To-do item:
Set the records down again in full, with every word kept.

Exercise material:
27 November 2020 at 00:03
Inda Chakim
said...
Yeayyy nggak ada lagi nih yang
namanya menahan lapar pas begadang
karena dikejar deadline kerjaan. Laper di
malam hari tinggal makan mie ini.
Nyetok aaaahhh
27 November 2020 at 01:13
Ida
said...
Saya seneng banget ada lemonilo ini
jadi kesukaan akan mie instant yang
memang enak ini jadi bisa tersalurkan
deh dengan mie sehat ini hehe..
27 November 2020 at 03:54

Written answer:
27 November 2020 at 00:03
Inda Chakim
said...
Yeayyy nggak ada lagi nih yang
namanya menahan lapar pas begadang
karena dikejar deadline kerjaan. Laper di
malam hari tinggal makan mie ini.
Nyetok aaaahhh
27 November 2020 at 01:13
Ida
said...
Saya seneng banget ada lemonilo ini
jadi kesukaan akan mie instant yang
memang enak ini jadi bisa tersalurkan
deh dengan mie sehat ini hehe..
27 November 2020 at 03:54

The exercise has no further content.